Commercial consequences

Customers do not buy and integrate three products (ERP, WMS, MES) plus a QMS plus a label printer plus a validation consultant. They buy V5 Ultimate, keep their ERP for finance, and have the rest in one bill. For a Validated Enterprise multi-site customer this typically replaces three to five separate line items in the IT budget and removes the integration project entirely.

Frequently asked questions

Q.Is a WMS the same as the inventory module in my ERP?+

No. The ERP inventory module tracks how much of each item you own at a financial level. A WMS tracks where each unit physically sits, in which licence plate, against which lot, at which expiry, in which storage zone, in which status. ERP modules are sufficient for very simple operations; regulated manufacturing needs a real WMS.

Q.Do I need a separate WMS if I already have an MES?+

It depends. Most MES systems include a thin WMS surface — enough to consume stock against a work order — but lack the receiving, putaway, cycle-count and outbound functionality of a real WMS. V5 Ultimate is unusual in that the WMS and MES are the same product; in most stacks they are separate.

Q.Is FEFO mandatory?+

It is mandatory or near-mandatory in regulated industries where ingredients carry expiry dates — dietary supplements (21 CFR 111), pharma raw materials, most food categories under FSMA. It is best practice everywhere expiry matters. FIFO is the fallback only when expiry is absent or identical.

Q.What is the difference between GS1-128 and SSCC?+

GS1-128 is the barcode format — a specific Code 128 variant that carries GS1 Application Identifiers. SSCC is one of those identifiers (AI 00) and is the unique 18-digit container ID. A licence plate is typically a GS1-128 barcode carrying an SSCC plus other AIs (lot, expiry, GTIN).

Q.Do I need a validated WMS?+

If the WMS holds, releases or routes GxP-impacting inventory, yes — it is a Category 4 or 5 GAMP 5 system.
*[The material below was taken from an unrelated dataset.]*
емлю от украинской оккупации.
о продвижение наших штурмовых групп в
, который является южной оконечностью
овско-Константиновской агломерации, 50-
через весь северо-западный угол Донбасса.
The validation effort is proportional to risk: a configured cloud WMS used as-shipped is far less work than a customised on-prem system.

Q.How does FSMA 204 change WMS requirements?+

FSMA 204 forces certain food categories to maintain Critical Tracking Event records — receiving, transformation, shipping — with specific Key Data Elements (lot, GTIN, location, quantity, date) and to be able to deliver them to the FDA in a sortable spreadsheet within 24 hours. Practically, this means your WMS has to be electronic, lot-aware, and capable of producing the CTE/KDE extract on demand.

Q.Can I run V5's WMS without the rest of V5?+

Yes. Customers occasionally start with the WMS surface only — receiving, putaway, picking, shipping — and add the MES, QMS and release modules later. The platform is the same; you turn on what you need.

Q.How long does a WMS implementation take?+

A focused implementation against a single warehouse, with clean master data and no customisation, runs in weeks not months. A multi-site rollout with bespoke integration and a heavy validation pack runs in quarters. V5 Ultimate is on the fast end of that spectrum because the validation pack ships with the product.